La rupture du tendon d’Achille : un tournant décisif dans la carrière de Kebano
La saison 2022-2023 avait parfaitement commencé pour Neeskens Kebano. Titulaire indiscutable à Fulham, il enchaînait les performances solides sous les ordres de Marco Silva. Mais en novembre 2022, le couperet tombe : une rupture du tendon d’Achille qui nécessite une opération à Paris et une rééducation de plusieurs mois. Cette blessure survient au pire moment, alors que le joueur est en fin de contrat en juin 2023.
L’entraîneur portugais Marco Silva rassure immédiatement son joueur, lui promettant d’intervenir auprès de la direction pour obtenir une prolongation de contrat.
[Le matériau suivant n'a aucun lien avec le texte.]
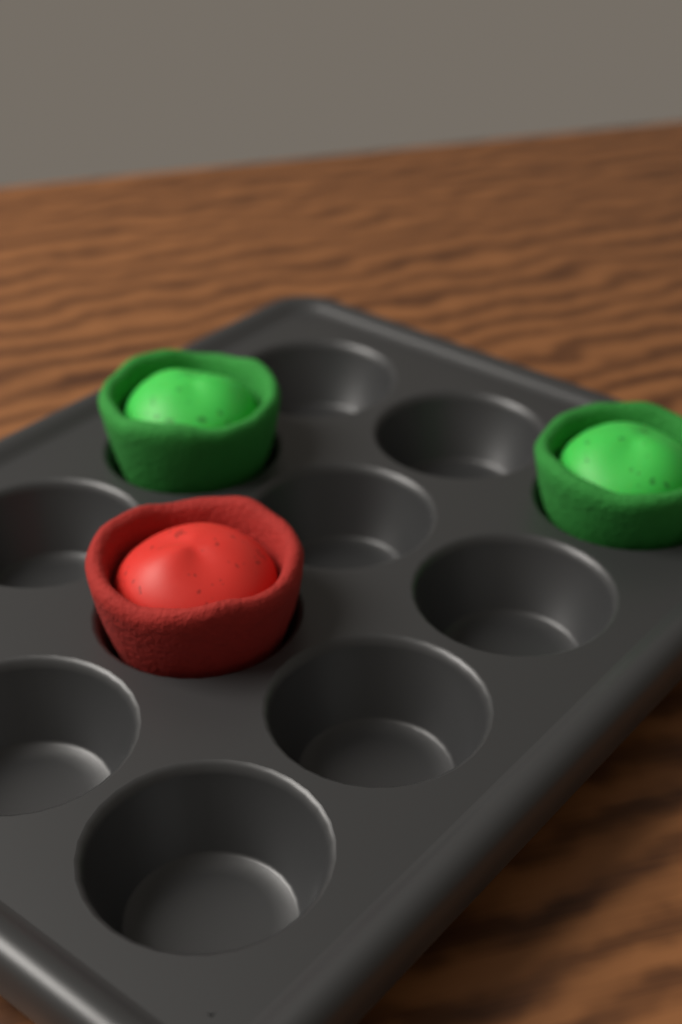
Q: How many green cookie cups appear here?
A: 2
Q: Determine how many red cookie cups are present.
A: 1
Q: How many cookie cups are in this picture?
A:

Ces paroles réconfortantes permettent à Kebano d’aborder sereinement sa convalescence. Il se fait opérer dans la capitale française, passe un mois en béquilles chez ses parents, avant de retourner à Londres pour poursuivre sa rééducation.
La Coupe du monde au Qatar se déroule pendant cette période difficile, et le joueur congolais observe impuissant le spectacle du football mondial. En décembre, sur les conseils de son chirurgien, Kebano prend une décision qui va s’avérer déterminante : partir trois semaines au FIFA Center à Dubaï pour poursuivre sa rééducation dans des conditions optimales.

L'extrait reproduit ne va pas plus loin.